Lors de de ces JO 2004 à Athènes le Brésilien Vanderleï Lima, petit bonhomme de 1,63m, frêle mais puissant, dominait largement ce marathon et s’apprêtait à rentrer triomphalement quelques minutes plus tard dans ce fameux stade réhabilité quand soudain un prêtre irlandais farfelu et vociférant se jeta sur lui et le fit tomber contre les barrières de sécurité. Cette incroyable agression lui sera fatale car, son poursuivant à plus d’une demi-minute, l’Italien Stefano Baldini en profita, non pour lui porter secours, mais pour le dépasser et s’adjuger une victoire peu glorieuse dans une ambiance de scandale épouvantable.

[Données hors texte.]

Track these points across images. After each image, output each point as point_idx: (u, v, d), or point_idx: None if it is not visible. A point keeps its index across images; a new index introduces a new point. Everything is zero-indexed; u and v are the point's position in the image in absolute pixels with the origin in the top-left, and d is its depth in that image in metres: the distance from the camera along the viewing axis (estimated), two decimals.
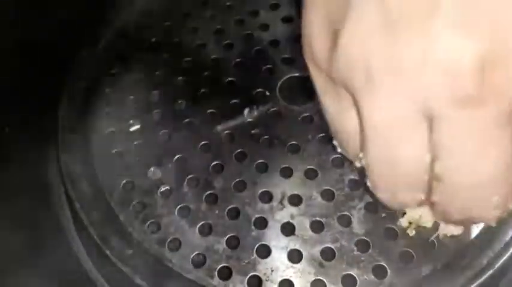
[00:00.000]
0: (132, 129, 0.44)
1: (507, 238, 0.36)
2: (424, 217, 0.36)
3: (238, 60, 0.47)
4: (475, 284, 0.35)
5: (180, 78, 0.47)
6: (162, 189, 0.40)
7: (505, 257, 0.35)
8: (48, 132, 0.45)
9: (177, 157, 0.42)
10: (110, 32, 0.50)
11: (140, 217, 0.39)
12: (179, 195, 0.40)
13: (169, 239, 0.38)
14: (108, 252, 0.37)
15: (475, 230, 0.37)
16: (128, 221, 0.39)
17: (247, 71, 0.47)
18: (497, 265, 0.35)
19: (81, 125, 0.45)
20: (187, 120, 0.44)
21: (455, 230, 0.36)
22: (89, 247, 0.41)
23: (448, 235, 0.36)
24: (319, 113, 0.43)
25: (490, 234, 0.36)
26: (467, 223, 0.35)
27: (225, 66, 0.47)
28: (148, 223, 0.39)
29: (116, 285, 0.41)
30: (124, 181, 0.41)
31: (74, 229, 0.43)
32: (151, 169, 0.42)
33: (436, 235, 0.36)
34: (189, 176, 0.41)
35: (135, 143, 0.43)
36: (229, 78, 0.46)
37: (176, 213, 0.39)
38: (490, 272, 0.35)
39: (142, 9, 0.52)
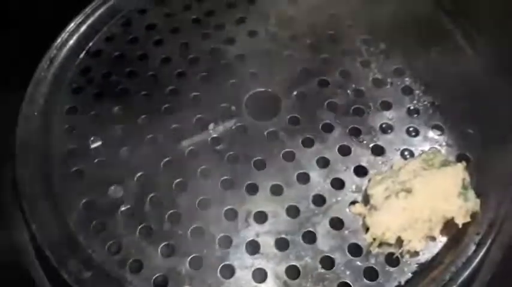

L’épreuve retransmise en direct sur toute la planète, célébrait Vanderleï Lima devenu une icône mondiale accueilli dans le monde entier du Japon aux Etats-Unis, de l’Australie au Koweit. Depuis cet épisode, les Africains ont fait main basse sur le marathon olympique chez les hommes et chez les femmes, une domination quasi sans partage pulvérisant au passage multitude de records olympiques.
Mais avant de passer en revue les légendaires héros contemporains, comment ne pas citer deux athlètes africains exceptionnels, l’Algérien Boughera El Ouafi, champion olympique sur la distance aux Jeux d’Amsterdam en 1928 devant les grands favoris américains, finlandais et japonais. Pour gagner sa vie, Boughera travaillait à l’usine à Boulogne-Billancourt, fabriquait des boulons et s’entrainait… le soir. Abandonné de tous, il fut assassiné lors d’une fusillade dans un bar à Saint Denis.
Comme El Ouafi, le second héros africain est l’Ethiopien Abébé Bikila, soldat de son état, illustre inconnu avant ce marathon et invraisemblable vainqueur de l’épreuve en 1960 à Rome de nuit et… pieds nus !
Il avala les 30 premiers kilomètres dans une parfaite harmonie de foulées et de souffle et pénétra en vainqueur dans un stade olympique romain aux 100 000 spectateurs abasourdis par cet inconnu mais lui réservant une ovation triomphale.
Immédiatement cerné par les reporters photographes et les caméras, Abébé Bikila s’en alla allègrement faire des exercices interminables d’assouplissement et de récupération devant une foule médusée par tant de sérénité et de fraicheur après une telle épreuve.
Accueilli en héros à Addis Abeba, l’empereur Haïlé Selassié le décora et l’éleva dans la hiérarchie militaire nationale.
L’histoire de ce héros éthiopien ne s’arrêta pas là. Quatre ans après son triomphe à Rome, Abébé Bikila était au rendez vous des JO du Japon, et à Tokyo sur la ligne de départ du marathon promis aux favoris japonais, finlandais. Insaisissable dès le départ, l’Ethiopien, cette fois avec de vrais chaussures de sport, s’envola pour un autre sacre à peu près avec la même déconcertante facilité.
EL Ouafi puis Bikila ouvrirent la voie aux mythiques kenyans, éthiopiens et ougandais sur cette distance antique. Un autre exploit dans le marathon est le fait du Kenyan Eliud Kipchogue qui, comme Bikila, est l’auteur d’un retentissant doublé : champion olympique aux JO de Rio de Janeiro (2016) et de Tokyo (2021).
Ces Champions d’exception, inégalés à ce jour, resteront à tout jamais des chefs de file ayant entraîné une myriade de titres au Kenya (1re Nation africaine olympique sur 100 ans !), à l’Ethiopie (2e du classement) et accessoirement à l’Ouganda. L’Afrique et les Jeux olympiques, c’est, à vrai dire, une histoire bouleversante, renversante, inconstante mais régulièrement couverte d’une émotion propre aux mythes.